■ What to do
Update the listing from the line that contains "order: Araneae" through the line that contains "family: Polyporaceae" by changing "common name" to "vernacular name" and leaving everything else unchanged. Return only those lines.

A data block:
= = =
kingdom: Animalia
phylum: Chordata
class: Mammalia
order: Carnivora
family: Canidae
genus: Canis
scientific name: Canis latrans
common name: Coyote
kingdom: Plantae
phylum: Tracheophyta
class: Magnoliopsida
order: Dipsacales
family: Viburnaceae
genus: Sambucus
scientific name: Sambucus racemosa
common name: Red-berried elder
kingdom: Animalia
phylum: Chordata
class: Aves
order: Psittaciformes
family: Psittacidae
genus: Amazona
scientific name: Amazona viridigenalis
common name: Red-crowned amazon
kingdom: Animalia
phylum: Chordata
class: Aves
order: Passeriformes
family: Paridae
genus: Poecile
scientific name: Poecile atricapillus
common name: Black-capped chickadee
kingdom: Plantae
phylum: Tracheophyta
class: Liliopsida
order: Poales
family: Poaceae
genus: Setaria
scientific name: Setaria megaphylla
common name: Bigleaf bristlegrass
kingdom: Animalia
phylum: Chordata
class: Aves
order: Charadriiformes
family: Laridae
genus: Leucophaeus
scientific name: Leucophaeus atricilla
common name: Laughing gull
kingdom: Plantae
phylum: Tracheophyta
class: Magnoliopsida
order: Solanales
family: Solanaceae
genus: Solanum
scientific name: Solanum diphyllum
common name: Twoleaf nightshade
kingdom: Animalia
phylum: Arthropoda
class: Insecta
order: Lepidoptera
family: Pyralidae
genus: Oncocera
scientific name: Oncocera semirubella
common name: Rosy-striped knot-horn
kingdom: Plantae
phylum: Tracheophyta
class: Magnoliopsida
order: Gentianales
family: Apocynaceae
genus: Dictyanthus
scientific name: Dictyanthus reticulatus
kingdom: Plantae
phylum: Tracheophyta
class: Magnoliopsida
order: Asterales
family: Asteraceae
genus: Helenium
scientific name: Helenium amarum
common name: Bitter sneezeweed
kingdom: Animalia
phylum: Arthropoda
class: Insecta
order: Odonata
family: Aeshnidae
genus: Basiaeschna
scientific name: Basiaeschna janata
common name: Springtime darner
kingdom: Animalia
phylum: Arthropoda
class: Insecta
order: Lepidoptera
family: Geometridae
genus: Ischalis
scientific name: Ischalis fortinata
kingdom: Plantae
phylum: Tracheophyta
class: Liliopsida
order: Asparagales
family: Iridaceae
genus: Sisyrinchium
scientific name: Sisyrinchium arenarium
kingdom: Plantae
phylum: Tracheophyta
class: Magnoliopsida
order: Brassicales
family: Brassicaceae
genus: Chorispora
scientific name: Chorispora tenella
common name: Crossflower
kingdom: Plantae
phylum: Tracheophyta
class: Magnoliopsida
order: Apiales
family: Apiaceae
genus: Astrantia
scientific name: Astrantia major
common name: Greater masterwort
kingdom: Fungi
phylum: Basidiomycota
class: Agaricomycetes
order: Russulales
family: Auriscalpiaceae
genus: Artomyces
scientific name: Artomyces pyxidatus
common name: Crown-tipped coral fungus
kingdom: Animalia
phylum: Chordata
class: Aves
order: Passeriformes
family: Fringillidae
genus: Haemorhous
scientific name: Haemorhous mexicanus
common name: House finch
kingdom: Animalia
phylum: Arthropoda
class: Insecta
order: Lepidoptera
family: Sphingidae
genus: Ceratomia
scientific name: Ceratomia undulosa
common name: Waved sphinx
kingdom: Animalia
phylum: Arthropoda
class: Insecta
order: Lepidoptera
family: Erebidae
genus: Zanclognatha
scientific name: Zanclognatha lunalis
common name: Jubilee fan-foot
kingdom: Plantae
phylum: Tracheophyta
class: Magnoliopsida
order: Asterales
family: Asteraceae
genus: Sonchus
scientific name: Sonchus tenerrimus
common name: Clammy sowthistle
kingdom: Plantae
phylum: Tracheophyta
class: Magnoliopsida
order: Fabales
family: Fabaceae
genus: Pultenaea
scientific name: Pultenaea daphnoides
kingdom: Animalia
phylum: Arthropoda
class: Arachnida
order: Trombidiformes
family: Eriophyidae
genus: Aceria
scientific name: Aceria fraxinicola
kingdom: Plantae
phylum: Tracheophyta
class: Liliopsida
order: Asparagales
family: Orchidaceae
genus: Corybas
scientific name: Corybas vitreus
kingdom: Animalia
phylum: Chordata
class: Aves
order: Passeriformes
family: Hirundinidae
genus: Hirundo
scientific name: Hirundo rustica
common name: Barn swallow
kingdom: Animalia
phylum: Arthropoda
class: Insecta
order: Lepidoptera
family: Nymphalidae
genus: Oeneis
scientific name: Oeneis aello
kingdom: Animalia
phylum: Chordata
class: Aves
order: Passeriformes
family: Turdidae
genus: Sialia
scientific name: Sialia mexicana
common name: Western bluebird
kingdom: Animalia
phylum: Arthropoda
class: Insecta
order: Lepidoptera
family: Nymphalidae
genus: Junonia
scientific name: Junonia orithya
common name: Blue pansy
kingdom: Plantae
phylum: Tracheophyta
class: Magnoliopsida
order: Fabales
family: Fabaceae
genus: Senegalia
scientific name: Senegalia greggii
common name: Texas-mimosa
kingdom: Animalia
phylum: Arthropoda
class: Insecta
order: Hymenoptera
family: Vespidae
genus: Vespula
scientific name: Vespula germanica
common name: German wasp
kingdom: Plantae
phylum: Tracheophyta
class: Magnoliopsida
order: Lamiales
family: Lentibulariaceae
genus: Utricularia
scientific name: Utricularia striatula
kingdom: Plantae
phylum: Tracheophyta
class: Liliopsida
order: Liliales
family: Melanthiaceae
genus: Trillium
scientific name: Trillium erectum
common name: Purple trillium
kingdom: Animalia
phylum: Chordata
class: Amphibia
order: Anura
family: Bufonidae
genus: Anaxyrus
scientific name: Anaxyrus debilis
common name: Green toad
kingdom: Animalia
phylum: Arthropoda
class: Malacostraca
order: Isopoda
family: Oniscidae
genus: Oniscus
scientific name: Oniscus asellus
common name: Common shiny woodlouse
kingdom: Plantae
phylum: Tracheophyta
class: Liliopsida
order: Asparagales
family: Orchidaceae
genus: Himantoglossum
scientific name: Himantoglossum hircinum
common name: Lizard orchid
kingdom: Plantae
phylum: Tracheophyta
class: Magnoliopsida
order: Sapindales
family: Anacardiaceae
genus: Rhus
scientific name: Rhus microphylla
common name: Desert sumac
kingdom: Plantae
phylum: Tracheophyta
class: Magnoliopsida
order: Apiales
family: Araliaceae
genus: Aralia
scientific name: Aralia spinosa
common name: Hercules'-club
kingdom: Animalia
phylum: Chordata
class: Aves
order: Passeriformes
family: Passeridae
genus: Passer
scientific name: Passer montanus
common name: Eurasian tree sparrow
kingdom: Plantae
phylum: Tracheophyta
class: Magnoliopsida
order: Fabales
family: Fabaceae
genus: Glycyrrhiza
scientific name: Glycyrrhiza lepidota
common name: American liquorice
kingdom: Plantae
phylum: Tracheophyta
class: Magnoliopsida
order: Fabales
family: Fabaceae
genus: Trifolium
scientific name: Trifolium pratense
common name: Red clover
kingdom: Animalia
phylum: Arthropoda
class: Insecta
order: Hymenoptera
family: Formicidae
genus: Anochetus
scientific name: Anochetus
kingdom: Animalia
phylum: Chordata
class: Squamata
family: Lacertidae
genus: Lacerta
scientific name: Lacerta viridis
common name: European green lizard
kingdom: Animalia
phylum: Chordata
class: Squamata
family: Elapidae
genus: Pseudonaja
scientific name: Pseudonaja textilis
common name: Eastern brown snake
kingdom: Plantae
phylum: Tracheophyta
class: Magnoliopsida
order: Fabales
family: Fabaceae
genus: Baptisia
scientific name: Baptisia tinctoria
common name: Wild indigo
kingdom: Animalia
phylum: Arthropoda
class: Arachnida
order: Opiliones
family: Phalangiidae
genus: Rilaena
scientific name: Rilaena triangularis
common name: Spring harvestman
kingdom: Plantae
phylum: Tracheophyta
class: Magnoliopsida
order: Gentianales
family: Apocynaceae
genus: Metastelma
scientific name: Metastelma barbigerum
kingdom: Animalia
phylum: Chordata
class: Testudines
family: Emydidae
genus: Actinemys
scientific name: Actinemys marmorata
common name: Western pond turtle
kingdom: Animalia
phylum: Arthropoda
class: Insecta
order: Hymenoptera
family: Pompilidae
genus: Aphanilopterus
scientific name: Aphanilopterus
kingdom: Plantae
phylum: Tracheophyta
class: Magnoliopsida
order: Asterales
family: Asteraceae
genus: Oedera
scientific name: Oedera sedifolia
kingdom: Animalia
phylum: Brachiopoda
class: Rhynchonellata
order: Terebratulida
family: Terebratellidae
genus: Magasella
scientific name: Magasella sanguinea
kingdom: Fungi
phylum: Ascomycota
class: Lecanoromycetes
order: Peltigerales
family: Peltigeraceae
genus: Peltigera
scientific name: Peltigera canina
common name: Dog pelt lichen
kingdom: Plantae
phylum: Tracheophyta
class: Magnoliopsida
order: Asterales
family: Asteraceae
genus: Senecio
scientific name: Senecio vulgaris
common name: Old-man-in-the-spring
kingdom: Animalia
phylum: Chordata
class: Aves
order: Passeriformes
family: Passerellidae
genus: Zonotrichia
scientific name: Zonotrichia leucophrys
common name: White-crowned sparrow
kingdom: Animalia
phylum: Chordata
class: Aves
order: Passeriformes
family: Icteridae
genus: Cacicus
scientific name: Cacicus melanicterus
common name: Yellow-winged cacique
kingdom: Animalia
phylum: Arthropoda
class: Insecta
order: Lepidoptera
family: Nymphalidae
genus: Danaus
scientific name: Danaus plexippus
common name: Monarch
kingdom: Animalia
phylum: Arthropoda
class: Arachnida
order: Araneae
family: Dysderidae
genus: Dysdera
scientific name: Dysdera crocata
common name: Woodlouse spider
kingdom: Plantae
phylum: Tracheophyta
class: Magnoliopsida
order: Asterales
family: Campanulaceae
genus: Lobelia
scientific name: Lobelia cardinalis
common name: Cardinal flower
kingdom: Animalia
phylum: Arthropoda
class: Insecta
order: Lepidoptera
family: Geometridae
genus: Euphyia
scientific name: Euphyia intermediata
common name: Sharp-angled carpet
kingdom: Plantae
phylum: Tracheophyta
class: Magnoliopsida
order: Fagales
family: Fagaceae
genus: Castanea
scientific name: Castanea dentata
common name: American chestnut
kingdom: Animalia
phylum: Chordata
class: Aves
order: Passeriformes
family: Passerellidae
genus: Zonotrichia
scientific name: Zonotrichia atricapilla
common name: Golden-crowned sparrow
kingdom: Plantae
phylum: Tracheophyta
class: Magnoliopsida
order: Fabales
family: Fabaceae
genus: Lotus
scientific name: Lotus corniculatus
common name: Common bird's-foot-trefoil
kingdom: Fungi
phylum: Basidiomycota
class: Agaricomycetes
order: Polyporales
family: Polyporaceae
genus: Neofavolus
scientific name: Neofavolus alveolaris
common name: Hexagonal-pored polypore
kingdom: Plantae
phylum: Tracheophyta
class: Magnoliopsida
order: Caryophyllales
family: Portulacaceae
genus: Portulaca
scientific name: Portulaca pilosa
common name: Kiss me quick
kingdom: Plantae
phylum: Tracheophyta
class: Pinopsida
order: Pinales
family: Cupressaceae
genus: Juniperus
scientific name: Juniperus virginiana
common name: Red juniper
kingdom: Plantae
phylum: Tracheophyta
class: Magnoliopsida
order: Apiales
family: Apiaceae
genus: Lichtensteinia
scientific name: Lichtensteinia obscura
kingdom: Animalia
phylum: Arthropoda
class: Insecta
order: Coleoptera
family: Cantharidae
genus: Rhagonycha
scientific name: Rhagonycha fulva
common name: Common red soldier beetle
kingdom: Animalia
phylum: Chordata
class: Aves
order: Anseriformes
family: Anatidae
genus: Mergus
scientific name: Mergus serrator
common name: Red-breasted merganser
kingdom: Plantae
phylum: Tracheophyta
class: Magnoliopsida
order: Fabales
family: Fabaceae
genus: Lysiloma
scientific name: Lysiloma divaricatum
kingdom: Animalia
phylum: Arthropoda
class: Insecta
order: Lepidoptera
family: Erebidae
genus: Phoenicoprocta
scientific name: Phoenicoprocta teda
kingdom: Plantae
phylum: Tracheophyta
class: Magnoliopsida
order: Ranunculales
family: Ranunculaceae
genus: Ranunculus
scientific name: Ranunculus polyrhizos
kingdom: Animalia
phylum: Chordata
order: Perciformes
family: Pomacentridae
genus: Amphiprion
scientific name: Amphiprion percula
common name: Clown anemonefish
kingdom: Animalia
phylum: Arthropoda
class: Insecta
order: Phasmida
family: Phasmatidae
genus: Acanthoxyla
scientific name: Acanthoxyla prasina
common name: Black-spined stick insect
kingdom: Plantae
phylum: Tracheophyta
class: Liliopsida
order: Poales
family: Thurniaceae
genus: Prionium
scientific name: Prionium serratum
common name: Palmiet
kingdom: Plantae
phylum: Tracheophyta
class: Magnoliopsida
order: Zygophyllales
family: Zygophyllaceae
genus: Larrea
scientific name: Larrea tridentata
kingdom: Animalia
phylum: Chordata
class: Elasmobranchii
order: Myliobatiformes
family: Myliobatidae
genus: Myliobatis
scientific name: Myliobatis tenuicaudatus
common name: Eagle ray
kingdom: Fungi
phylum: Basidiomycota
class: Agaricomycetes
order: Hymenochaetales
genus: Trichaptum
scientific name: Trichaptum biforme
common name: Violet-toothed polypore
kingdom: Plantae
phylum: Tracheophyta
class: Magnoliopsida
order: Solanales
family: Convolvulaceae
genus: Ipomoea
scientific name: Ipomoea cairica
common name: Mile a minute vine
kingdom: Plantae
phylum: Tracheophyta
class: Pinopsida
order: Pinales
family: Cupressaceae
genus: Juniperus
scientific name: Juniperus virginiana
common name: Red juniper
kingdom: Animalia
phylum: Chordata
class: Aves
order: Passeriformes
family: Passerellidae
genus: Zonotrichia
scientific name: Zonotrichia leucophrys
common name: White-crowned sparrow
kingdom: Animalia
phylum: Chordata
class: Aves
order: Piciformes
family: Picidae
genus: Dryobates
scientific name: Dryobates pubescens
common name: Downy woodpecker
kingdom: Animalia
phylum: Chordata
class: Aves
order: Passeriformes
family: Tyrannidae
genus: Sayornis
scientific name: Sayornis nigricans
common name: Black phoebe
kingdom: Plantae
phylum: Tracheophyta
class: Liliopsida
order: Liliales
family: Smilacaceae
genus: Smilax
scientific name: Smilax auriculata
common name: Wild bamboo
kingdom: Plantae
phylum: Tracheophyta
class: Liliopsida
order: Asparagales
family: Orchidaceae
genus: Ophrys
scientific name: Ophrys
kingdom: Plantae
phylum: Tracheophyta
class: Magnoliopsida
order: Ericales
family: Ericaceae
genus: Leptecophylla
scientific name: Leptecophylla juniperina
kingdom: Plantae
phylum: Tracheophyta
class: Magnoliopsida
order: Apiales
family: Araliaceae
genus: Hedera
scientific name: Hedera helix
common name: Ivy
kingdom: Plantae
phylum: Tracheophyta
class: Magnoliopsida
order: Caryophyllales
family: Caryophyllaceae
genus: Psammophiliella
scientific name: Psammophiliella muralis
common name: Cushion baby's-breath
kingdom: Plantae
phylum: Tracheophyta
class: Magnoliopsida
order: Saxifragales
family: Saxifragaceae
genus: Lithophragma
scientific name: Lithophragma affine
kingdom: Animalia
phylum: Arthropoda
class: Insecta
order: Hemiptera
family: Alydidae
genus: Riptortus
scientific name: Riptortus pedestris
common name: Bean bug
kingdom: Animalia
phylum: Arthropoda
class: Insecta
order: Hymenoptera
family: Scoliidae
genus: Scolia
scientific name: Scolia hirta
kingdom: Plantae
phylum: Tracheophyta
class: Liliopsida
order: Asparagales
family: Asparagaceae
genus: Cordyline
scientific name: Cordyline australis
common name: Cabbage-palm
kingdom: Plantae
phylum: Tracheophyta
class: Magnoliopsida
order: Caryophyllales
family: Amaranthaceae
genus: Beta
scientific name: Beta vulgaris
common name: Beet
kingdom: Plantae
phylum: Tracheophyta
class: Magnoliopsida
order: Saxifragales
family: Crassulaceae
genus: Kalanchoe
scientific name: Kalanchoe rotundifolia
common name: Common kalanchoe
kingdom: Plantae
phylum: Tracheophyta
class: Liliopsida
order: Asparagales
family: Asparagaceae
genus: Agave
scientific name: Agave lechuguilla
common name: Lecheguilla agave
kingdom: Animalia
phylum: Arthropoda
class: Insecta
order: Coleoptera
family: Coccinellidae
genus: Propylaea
= = =
■ Written response
order: Araneae
family: Dysderidae
genus: Dysdera
scientific name: Dysdera crocata
vernacular name: Woodlouse spider
kingdom: Plantae
phylum: Tracheophyta
class: Magnoliopsida
order: Asterales
family: Campanulaceae
genus: Lobelia
scientific name: Lobelia cardinalis
vernacular name: Cardinal flower
kingdom: Animalia
phylum: Arthropoda
class: Insecta
order: Lepidoptera
family: Geometridae
genus: Euphyia
scientific name: Euphyia intermediata
vernacular name: Sharp-angled carpet
kingdom: Plantae
phylum: Tracheophyta
class: Magnoliopsida
order: Fagales
family: Fagaceae
genus: Castanea
scientific name: Castanea dentata
vernacular name: American chestnut
kingdom: Animalia
phylum: Chordata
class: Aves
order: Passeriformes
family: Passerellidae
genus: Zonotrichia
scientific name: Zonotrichia atricapilla
vernacular name: Golden-crowned sparrow
kingdom: Plantae
phylum: Tracheophyta
class: Magnoliopsida
order: Fabales
family: Fabaceae
genus: Lotus
scientific name: Lotus corniculatus
vernacular name: Common bird's-foot-trefoil
kingdom: Fungi
phylum: Basidiomycota
class: Agaricomycetes
order: Polyporales
family: Polyporaceae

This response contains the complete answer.